Zındık ise, daima olumsuz düşünür, hayır der. (Ben) sözü ile konuşur. Benliğinde hiç şüphesi yoktur. Çünkü açıkça görüyorum, yiyorum, tadıyorum, bundan ne şüphem olabilir der. Niçin evet diyeyim? Bunu siz dilediğiniz gibi söyleyin. Ben buna ancak gülerim.
Nasıl ki adamın biri günün birinde tam kuşluk zamanında bir elinde sopası, öteki eliyle de duvarı tutarak, ayakları titreye titreye, ah vah ederek karşınıza gelir. Ağlayarak niçin söylemiyorsun? Bu ne iştir başımıza geldi? Bu ne belâdır acaba? Bu gün güneş doğmadan, bir başka şey doğdu, diye sızlanmaya başlar. Evet ben de aynı şaşkınlık içindeyim, niçin gündüz olmuyor? Sen görüyorsun, kuşluk vakti her taraf aydınlık içinde. Sana bunu yüz bin defa söyleseler ancak onlarla alay eder ve gülersin. Bu gün mümin olan yoksun değildir, ama mümin kimdir?
Bir an için meyhaneye 'uğrayalım, oradaki biçareleri görelim. Allah'ın yarattığı o zavallı kadıncıkları ziyaret edelim. İster iyi ister kötü olsunlar, onların haline bakalım. Kiliseye de uğrayalım, onları da gözden geçirelim. (M. 354) Benim işime kimse takat getirmez. Onu ancak ben yaparım. Taklitçiye bu işte bize uymak gerekmez. Doğru sözdür: Taklit ehline uysallık yaraşmaz.

***

§ **Görev Yönergesi**: Çalışma metninin "Zındık ise, daima" sözlerini içeren yerden başlayıp "ama mümin kimdir?" sözlerinden sonra biten kısmını, "kuşluk" yerine "sabah" koyarak düzenleyin ve yeniden yazın. Satırlar, metinden ayrı bir malzemedir.

Veri kümesinden alıntılar
***

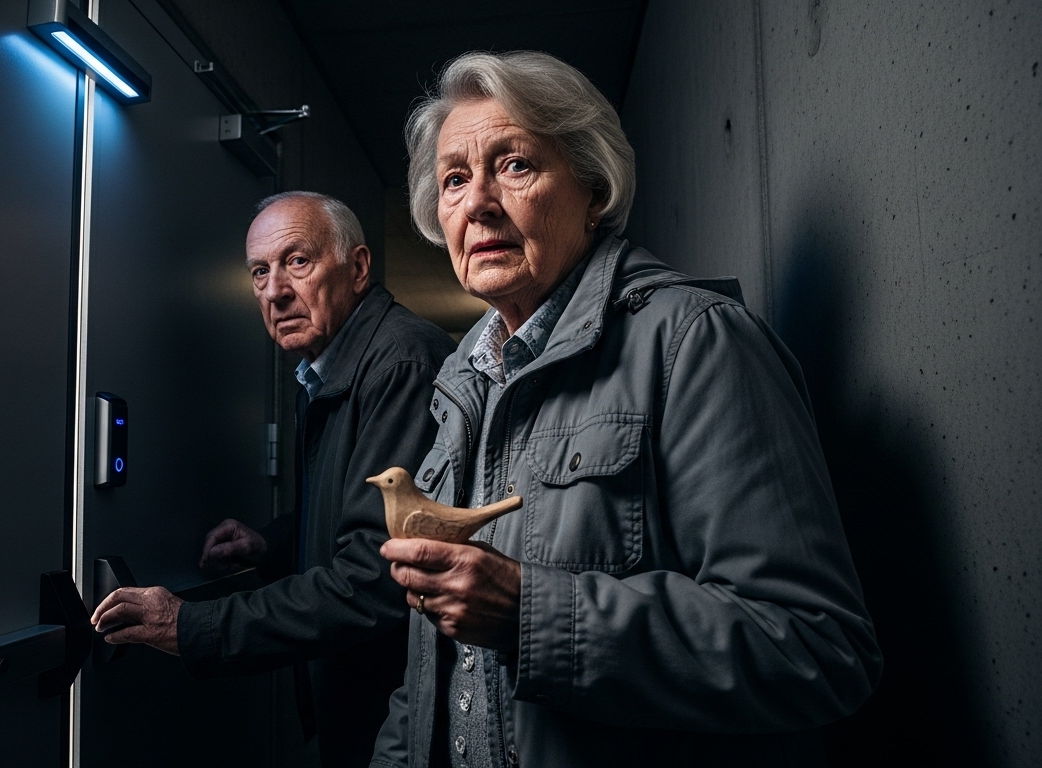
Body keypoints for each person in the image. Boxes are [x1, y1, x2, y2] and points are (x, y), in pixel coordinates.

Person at [370, 51, 883, 767]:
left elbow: (816, 647)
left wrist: (530, 615)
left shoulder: (694, 341)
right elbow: (435, 671)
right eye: (455, 179)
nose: (477, 201)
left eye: (513, 164)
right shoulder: (461, 382)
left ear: (595, 190)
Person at [92, 191, 457, 767]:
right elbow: (357, 514)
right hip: (362, 699)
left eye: (298, 261)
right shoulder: (329, 368)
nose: (275, 291)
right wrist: (273, 544)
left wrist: (194, 625)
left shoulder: (400, 364)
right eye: (259, 271)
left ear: (358, 267)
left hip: (397, 712)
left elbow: (378, 575)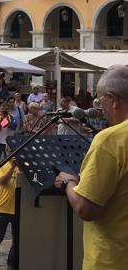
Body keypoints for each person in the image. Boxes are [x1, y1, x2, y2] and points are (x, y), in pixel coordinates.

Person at [55, 65, 128, 270]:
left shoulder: (110, 140)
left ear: (113, 100)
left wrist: (70, 182)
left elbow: (87, 209)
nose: (99, 108)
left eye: (99, 100)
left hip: (113, 260)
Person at [0, 103, 17, 167]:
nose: (4, 110)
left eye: (6, 109)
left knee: (7, 160)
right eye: (2, 109)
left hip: (8, 142)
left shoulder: (12, 117)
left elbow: (14, 127)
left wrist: (7, 119)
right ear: (0, 109)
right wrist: (1, 120)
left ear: (8, 110)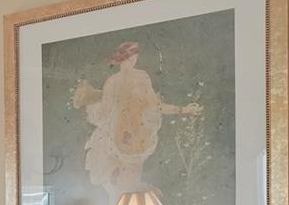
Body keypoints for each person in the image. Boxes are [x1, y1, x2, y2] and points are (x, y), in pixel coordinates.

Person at [71, 40, 203, 196]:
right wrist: (93, 104)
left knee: (130, 182)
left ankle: (134, 195)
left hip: (137, 135)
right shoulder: (115, 81)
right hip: (121, 136)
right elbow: (105, 113)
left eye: (134, 58)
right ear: (122, 59)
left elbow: (155, 106)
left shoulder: (139, 77)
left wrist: (183, 110)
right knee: (122, 186)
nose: (132, 61)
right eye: (129, 58)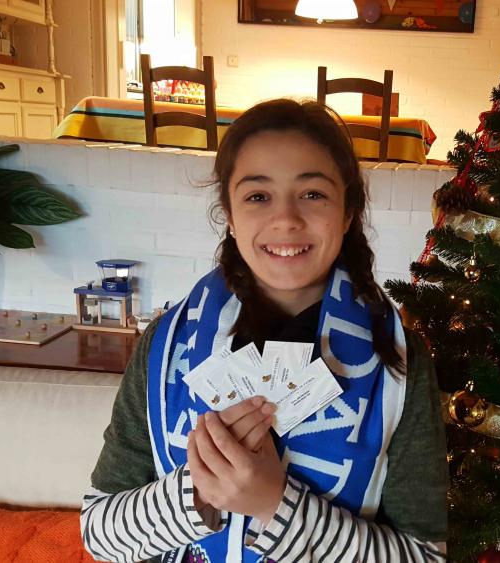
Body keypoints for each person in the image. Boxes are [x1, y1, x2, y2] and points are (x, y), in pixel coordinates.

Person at [81, 98, 449, 563]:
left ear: (348, 212)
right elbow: (99, 533)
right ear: (230, 216)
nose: (286, 219)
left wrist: (274, 505)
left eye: (312, 194)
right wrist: (200, 492)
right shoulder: (169, 344)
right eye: (258, 196)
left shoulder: (397, 360)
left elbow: (425, 556)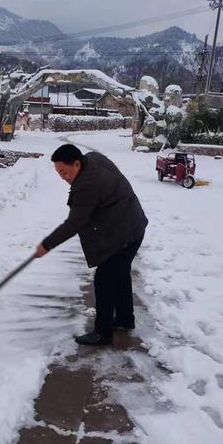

***

§ **Görevin Çözümü**:
Zındık ise, daima olumsuz düşünür, hayır der. (Ben) sözü ile konuşur. Benliğinde hiç şüphesi yoktur. Çünkü açıkça görüyorum, yiyorum, tadıyorum, bundan ne şüphem olabilir der. Niçin evet diyeyim? Bunu siz dilediğiniz gibi söyleyin. Ben buna ancak gülerim.
Nasıl ki adamın biri günün birinde tam sabah zamanında bir elinde sopası, öteki eliyle de duvarı tutarak, ayakları titreye titreye, ah vah ederek karşınıza gelir. Ağlayarak niçin söylemiyorsun? Bu ne iştir başımıza geldi? Bu ne belâdır acaba? Bu gün güneş doğmadan, bir başka şey doğdu, diye sızlanmaya başlar. Evet ben de aynı şaşkınlık içindeyim, niçin gündüz olmuyor? Sen görüyorsun, sabah vakti her taraf aydınlık içinde. Sana bunu yüz bin defa söyleseler ancak onlarla alay eder ve gülersin. Bu gün mümin olan yoksun değildir, ama mümin kimdir?